Uwe Prieser: Der auf meines Lebens oder ein Echo des Glücks. Roman. Bruchhausen-Vilsen 2018: Verlag Kleine Fische. 152 S.; 17,90 Euro
Die Japanerin Naoko Takahashi ist eine der erfolgreichsten Läuferinnen der Marathon-Geschichte. Wir erinnern uns: Olympiasieg 2000, Siegerin beim Berlin-Marathon 2001 und 2002. Sie lief als Frau erstmals unter 2:20 Std. Jetzt hat ihr der renommierte Bremer Sportjournalist und Egon-Kisch-Preisträger Uwe Prieser (geb. 1945) ein feinfühliges literarisches Denkmal gesetzt.

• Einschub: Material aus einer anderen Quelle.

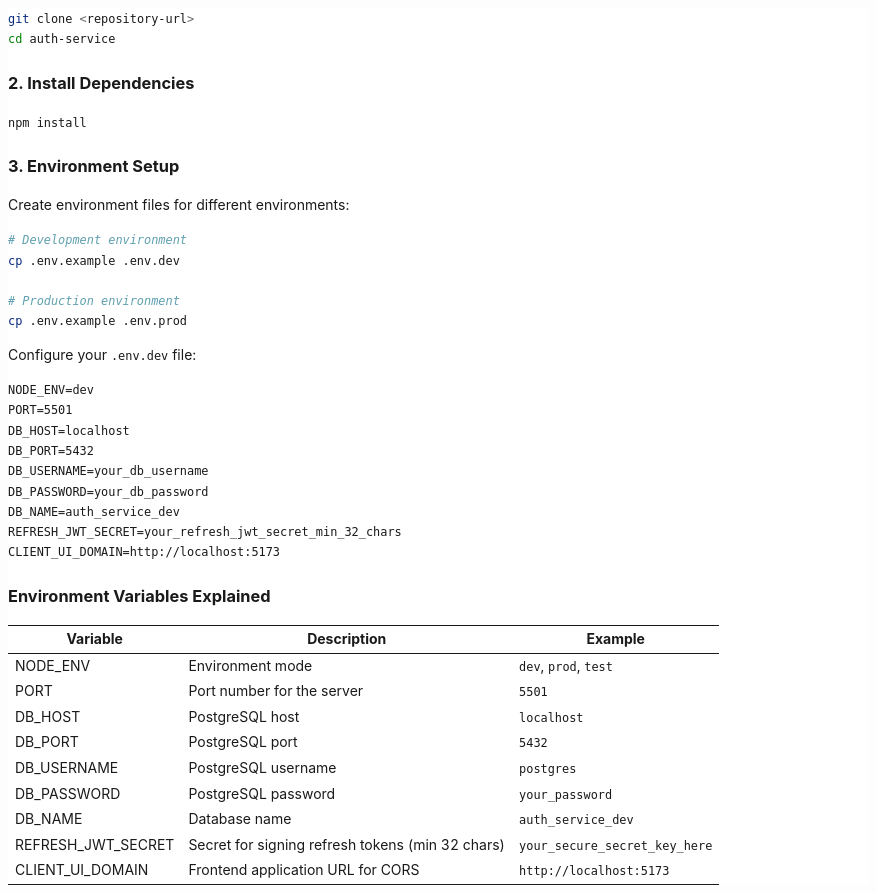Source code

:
 ```bash
git clone <repository-url>
cd auth-service
```

### 2. Install Dependencies

```bash
npm install
```

### 3. Environment Setup

Create environment files for different environments:

```bash
# Development environment
cp .env.example .env.dev

# Production environment
cp .env.example .env.prod
```

Configure your `.env.dev` file:

```env
NODE_ENV=dev
PORT=5501
DB_HOST=localhost
DB_PORT=5432
DB_USERNAME=your_db_username
DB_PASSWORD=your_db_password
DB_NAME=auth_service_dev
REFRESH_JWT_SECRET=your_refresh_jwt_secret_min_32_chars
CLIENT_UI_DOMAIN=http://localhost:5173
```

### Environment Variables Explained

| Variable           | Description                                      | Example                       |
| ------------------ | ------------------------------------------------ | ----------------------------- |
| NODE_ENV           | Environment mode                                 | `dev`, `prod`, `test`         |
| PORT               | Port number for the server                       | `5501`                        |
| DB_HOST            | PostgreSQL host                                  | `localhost`                   |
| DB_PORT            | PostgreSQL port                                  | `5432`                        |
| DB_USERNAME        | PostgreSQL username                              | `postgres`                    |
| DB_PASSWORD        | PostgreSQL password                              | `your_password`               |
| DB_NAME            | Database name                                    | `auth_service_dev`            |
| REFRESH_JWT_SECRET | Secret for signing refresh tokens (min 32 chars) | `your_secure_secret_key_here` |
| CLIENT_UI_DOMAIN   | Frontend application URL for CORS                | `http://localhost:5173`       |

Eine rührende Geschichte über Lebensflucht und Lebensglück – sei es beim Lesen oder Laufen. Gestartet wird in einer Bibliothek, und dann dann dauert die Reise durch den Roman 42,195 Kilometer: „Meine Schritte, mein Atem, der Rhythmus in meinem Körper. Alles passt. Keine Sorge, kein Rechnen, kein Denken. Ich überlasse mich ganz meinem Lauf, als trüge mich mein eigener Atem“ (S. 53).

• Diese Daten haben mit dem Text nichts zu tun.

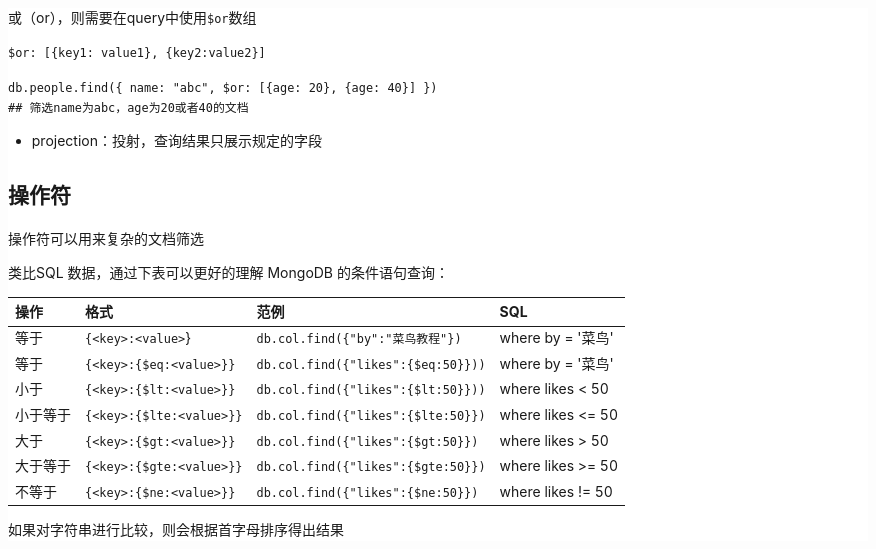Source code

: 或（or），则需要在query中使用`$or`数组

```
$or: [{key1: value1}, {key2:value2}]
```

```shell
db.people.find({ name: "abc", $or: [{age: 20}, {age: 40}] })
## 筛选name为abc，age为20或者40的文档
```



- projection：投射，查询结果只展示规定的字段



## 操作符

操作符可以用来复杂的文档筛选

类比SQL 数据，通过下表可以更好的理解 MongoDB 的条件语句查询：

| 操作     | 格式                     | 范例                               | SQL               |
| :------- | :----------------------- | :--------------------------------- | :---------------- |
| 等于     | `{<key>:<value>`}        | `db.col.find({"by":"菜鸟教程"})`   | where by = '菜鸟' |
| 等于     | `{<key>:{$eq:<value>}}`  | `db.col.find({"likes":{$eq:50}}))` | where by = '菜鸟' |
| 小于     | `{<key>:{$lt:<value>}}`  | `db.col.find({"likes":{$lt:50}}))` | where likes < 50  |
| 小于等于 | `{<key>:{$lte:<value>}}` | `db.col.find({"likes":{$lte:50}})` | where likes <= 50 |
| 大于     | `{<key>:{$gt:<value>}}`  | `db.col.find({"likes":{$gt:50}})`  | where likes > 50  |
| 大于等于 | `{<key>:{$gte:<value>}}` | `db.col.find({"likes":{$gte:50}})` | where likes >= 50 |
| 不等于   | `{<key>:{$ne:<value>}}`  | `db.col.find({"likes":{$ne:50}})`  | where likes != 50 |

如果对字符串进行比较，则会根据首字母排序得出结果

Mathias Schneider: Löw. Die Biografie. Berlin 2018: ullstein extra. 334 S.; 20,- Euro
Diese Biografie könnte als das ultimative Buch zum „Russland-Jahr“ der deutschen Fußball-Nationalmannschaft gelten. Schließlich wird im hinteren Klappentext klar und konkret angekündigt, dass der Autor (geb. 1970 und seit zehn Jahre Sport- und Wissenschaftsreporter für den STERN) in einer „präzisen Rekonstruktion der WM 2018“ aufzeigt, warum Joachim Löw als Bundestrainer „in Russland auch an seiner Selbstüberzeugung scheitern musste“. Das Buch bietet aber auch noch viel mehr und anderes über den Aufstieg und Triumph von Jogi Löw, der einst in der D-Jugend des TuS Schönau die „Ganz enge Ballführung“ erlernte, wie gleich im ersten Kapitel über die „Schwarzwälder Kindheit“ berichtet wird. Dem folgen weitere 17 Abschnitte z.B. über den „Rock `n‘ Roll in Schwaben“ beim VfB Stuttgart und über die Gastspiele in Karlsruhe und Wien bis ganz am Schluss „Der Aufprall“ (Kapitel 18) erfolgt und sich der Autor im anschließenden Epilog ein paar Gedanken darüber macht, was mit Joachim Löw passiert, wenn er sich irgendwann vom Bundestrainerdasein verabschiedet.